(INPUT RECORDS)
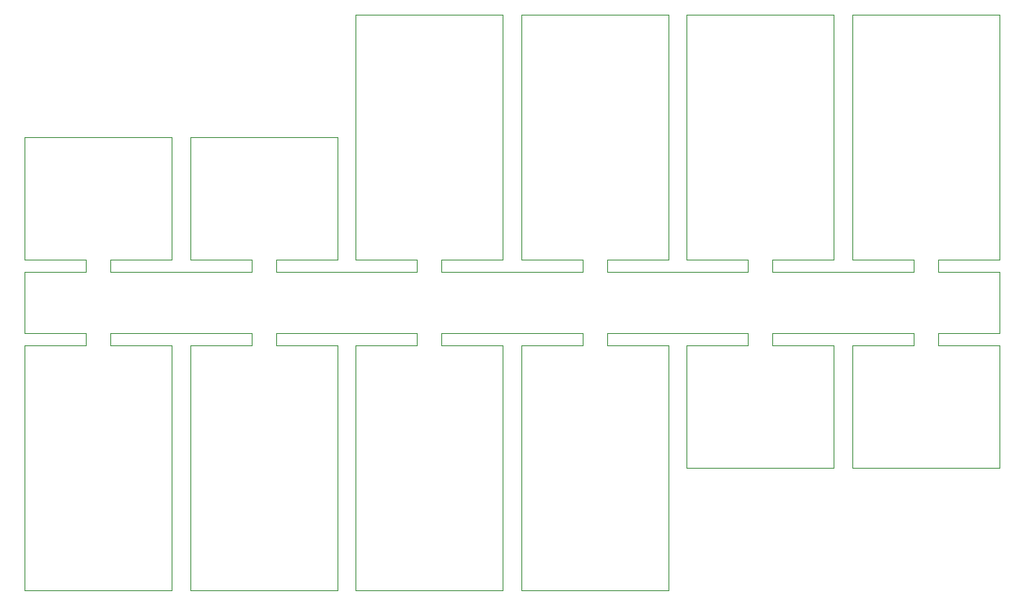
<source format=gbr>
%TF.GenerationSoftware,KiCad,Pcbnew,8.0.6-8.0.6-0~ubuntu24.04.1*%
%TF.CreationDate,2024-10-24T14:27:10-04:00*%
%TF.ProjectId,panel,70616e65-6c2e-46b6-9963-61645f706362,rev?*%
%TF.SameCoordinates,Original*%
%TF.FileFunction,Profile,NP*%
%FSLAX46Y46*%
G04 Gerber Fmt 4.6, Leading zero omitted, Abs format (unit mm)*
G04 Created by KiCad (PCBNEW 8.0.6-8.0.6-0~ubuntu24.04.1) date 2024-10-24 14:27:10*
%MOMM*%
%LPD*%
G01*
G04 APERTURE LIST*
%TA.AperFunction,Profile*%
%ADD10C,0.050000*%
%TD*%
G04 APERTURE END LIST*
D10*
X153035000Y-65405000D02*
X153035000Y-62230000D01*
X153035000Y-62230000D02*
X146685000Y-62230000D01*
X92710000Y-62230000D02*
X92710000Y-60960000D01*
X58420000Y-60960000D02*
X52070000Y-60960000D01*
X75565000Y-62230000D02*
X60960000Y-62230000D01*
X84455000Y-60960000D02*
X78105000Y-60960000D01*
X78105000Y-60960000D02*
X78105000Y-62230000D01*
X109855000Y-62230000D02*
X95250000Y-62230000D01*
X58420000Y-62230000D02*
X58420000Y-60960000D01*
X75565000Y-62230000D02*
X75565000Y-60960000D01*
X75565000Y-60960000D02*
X69215000Y-60960000D01*
X135890000Y-60960000D02*
X129540000Y-60960000D01*
X127000000Y-62230000D02*
X112395000Y-62230000D01*
X112395000Y-60960000D02*
X112395000Y-62230000D01*
X109855000Y-62230000D02*
X109855000Y-60960000D01*
X109855000Y-60960000D02*
X103505000Y-60960000D01*
X129540000Y-60960000D02*
X129540000Y-62230000D01*
X92710000Y-60960000D02*
X86360000Y-60960000D01*
X58420000Y-62230000D02*
X52070000Y-62230000D01*
X52070000Y-62230000D02*
X52070000Y-65405000D01*
X92710000Y-62230000D02*
X78105000Y-62230000D01*
X144145000Y-62230000D02*
X129540000Y-62230000D01*
X118745000Y-60960000D02*
X112395000Y-60960000D01*
X127000000Y-62230000D02*
X127000000Y-60960000D01*
X95250000Y-60960000D02*
X95250000Y-62230000D01*
X101600000Y-60960000D02*
X95250000Y-60960000D01*
X127000000Y-60960000D02*
X120650000Y-60960000D01*
X146685000Y-60960000D02*
X146685000Y-62230000D01*
X67310000Y-60960000D02*
X67310000Y-48260000D01*
X67310000Y-48260000D02*
X52070000Y-48260000D01*
X52070000Y-60960000D02*
X52070000Y-48260000D01*
X118745000Y-35560000D02*
X118745000Y-60960000D01*
X103505000Y-35560000D02*
X118745000Y-35560000D01*
X103505000Y-53975000D02*
X103505000Y-53975000D01*
X103505000Y-60960000D02*
X103505000Y-35560000D01*
X60960000Y-60960000D02*
X60960000Y-62230000D01*
X144145000Y-62230000D02*
X144145000Y-60960000D01*
X67310000Y-60960000D02*
X60960000Y-60960000D01*
X144145000Y-60960000D02*
X137795000Y-60960000D01*
X153035000Y-35560000D02*
X153035000Y-60960000D01*
X137795000Y-35560000D02*
X153035000Y-35560000D01*
X137795000Y-53975000D02*
X137795000Y-53975000D01*
X137795000Y-60960000D02*
X137795000Y-35560000D01*
X101600000Y-35560000D02*
X101600000Y-60960000D01*
X84455000Y-60960000D02*
X84455000Y-48260000D01*
X86360000Y-35560000D02*
X101600000Y-35560000D01*
X86360000Y-53975000D02*
X86360000Y-53975000D01*
X86360000Y-60960000D02*
X86360000Y-35560000D01*
X84455000Y-48260000D02*
X69215000Y-48260000D01*
X69215000Y-60960000D02*
X69215000Y-48260000D01*
X135890000Y-35560000D02*
X135890000Y-60960000D01*
X120650000Y-35560000D02*
X135890000Y-35560000D01*
X120650000Y-53975000D02*
X120650000Y-53975000D01*
X120650000Y-60960000D02*
X120650000Y-35560000D01*
X153035000Y-60960000D02*
X146685000Y-60960000D01*
X52070000Y-68580000D02*
X58420000Y-68580000D01*
X52070000Y-65405000D02*
X52070000Y-68580000D01*
X153035000Y-68580000D02*
X153035000Y-65405000D01*
X146685000Y-68580000D02*
X153035000Y-68580000D01*
X137795000Y-69850000D02*
X144145000Y-69850000D01*
X144145000Y-69850000D02*
X144145000Y-68580000D01*
X146685000Y-68580000D02*
X146685000Y-69850000D01*
X146685000Y-69850000D02*
X153035000Y-69850000D01*
X129540000Y-68580000D02*
X144145000Y-68580000D01*
X129540000Y-68580000D02*
X129540000Y-69850000D01*
X112395000Y-68580000D02*
X127000000Y-68580000D01*
X129540000Y-69850000D02*
X135890000Y-69850000D01*
X127000000Y-69850000D02*
X127000000Y-68580000D01*
X120650000Y-69850000D02*
X127000000Y-69850000D01*
X95250000Y-68580000D02*
X109855000Y-68580000D01*
X109855000Y-69850000D02*
X109855000Y-68580000D01*
X112395000Y-68580000D02*
X112395000Y-69850000D01*
X112395000Y-69850000D02*
X118745000Y-69850000D01*
X103505000Y-69850000D02*
X109855000Y-69850000D01*
X86360000Y-69850000D02*
X92710000Y-69850000D01*
X92710000Y-69850000D02*
X92710000Y-68580000D01*
X78105000Y-68580000D02*
X92710000Y-68580000D01*
X95250000Y-68580000D02*
X95250000Y-69850000D01*
X95250000Y-69850000D02*
X101600000Y-69850000D01*
X60960000Y-68580000D02*
X75565000Y-68580000D01*
X75565000Y-69850000D02*
X75565000Y-68580000D01*
X78105000Y-68580000D02*
X78105000Y-69850000D01*
X78105000Y-69850000D02*
X84455000Y-69850000D01*
X69215000Y-69850000D02*
X75565000Y-69850000D01*
X60960000Y-69850000D02*
X67310000Y-69850000D01*
X60960000Y-68580000D02*
X60960000Y-69850000D01*
X58420000Y-69850000D02*
X58420000Y-68580000D01*
X52070000Y-69850000D02*
X58420000Y-69850000D01*
X52070000Y-95250000D02*
X52070000Y-69850000D01*
X67310000Y-95250000D02*
X52070000Y-95250000D01*
X67310000Y-76835000D02*
X67310000Y-76835000D01*
X67310000Y-69850000D02*
X67310000Y-95250000D01*
X69215000Y-95250000D02*
X69215000Y-69850000D01*
X84455000Y-95250000D02*
X69215000Y-95250000D01*
X84455000Y-76835000D02*
X84455000Y-76835000D01*
X84455000Y-69850000D02*
X84455000Y-95250000D01*
X86360000Y-95250000D02*
X86360000Y-69850000D01*
X101600000Y-95250000D02*
X86360000Y-95250000D01*
X101600000Y-76835000D02*
X101600000Y-76835000D01*
X101600000Y-69850000D02*
X101600000Y-95250000D01*
X137795000Y-69850000D02*
X137795000Y-82550000D01*
X137795000Y-82550000D02*
X153035000Y-82550000D01*
X153035000Y-69850000D02*
X153035000Y-82550000D01*
X135890000Y-69850000D02*
X135890000Y-82550000D01*
X120650000Y-82550000D02*
X135890000Y-82550000D01*
X118745000Y-69850000D02*
X118745000Y-95250000D01*
X118745000Y-76835000D02*
X118745000Y-76835000D01*
X118745000Y-95250000D02*
X103505000Y-95250000D01*
X120650000Y-69850000D02*
X120650000Y-82550000D01*
X103505000Y-95250000D02*
X103505000Y-69850000D01*
M02*

</source>
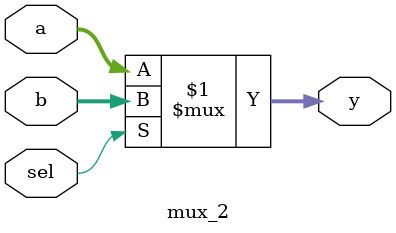
<source format=sv>
`timescale 1ns / 1ps

module mux_2 #(parameter W = 32)(
    input   logic           sel,
    input   logic   [W-1:0] a,
    input   logic   [W-1:0] b,
    output  logic   [W-1:0] y
);  
    assign y = sel ? b : a;  
endmodule
</source>
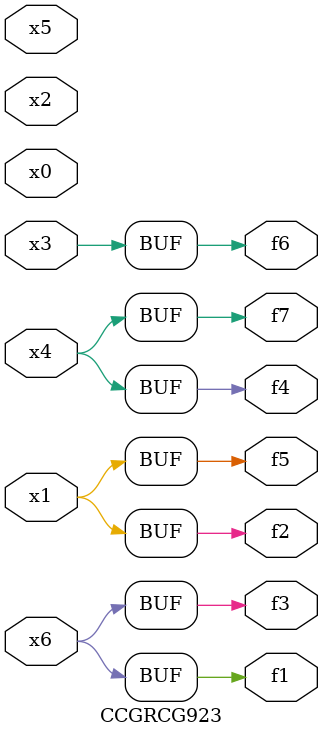
<source format=v>
module CCGRCG923(
	input x0, x1, x2, x3, x4, x5, x6,
	output f1, f2, f3, f4, f5, f6, f7
);
	assign f1 = x6;
	assign f2 = x1;
	assign f3 = x6;
	assign f4 = x4;
	assign f5 = x1;
	assign f6 = x3;
	assign f7 = x4;
endmodule

</source>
(End INPUT RECORDS)
TO-DO ITEM: Of all the entries above, retype exactly the lines from the line with "X137795000Y-82550000D02*" to the line with "X118745000Y-95250000D01*", both included, and no others.

YOUR SOLUTION:
X137795000Y-82550000D02*
X153035000Y-82550000D01*
X153035000Y-69850000D02*
X153035000Y-82550000D01*
X135890000Y-69850000D02*
X135890000Y-82550000D01*
X120650000Y-82550000D02*
X135890000Y-82550000D01*
X118745000Y-69850000D02*
X118745000Y-95250000D01*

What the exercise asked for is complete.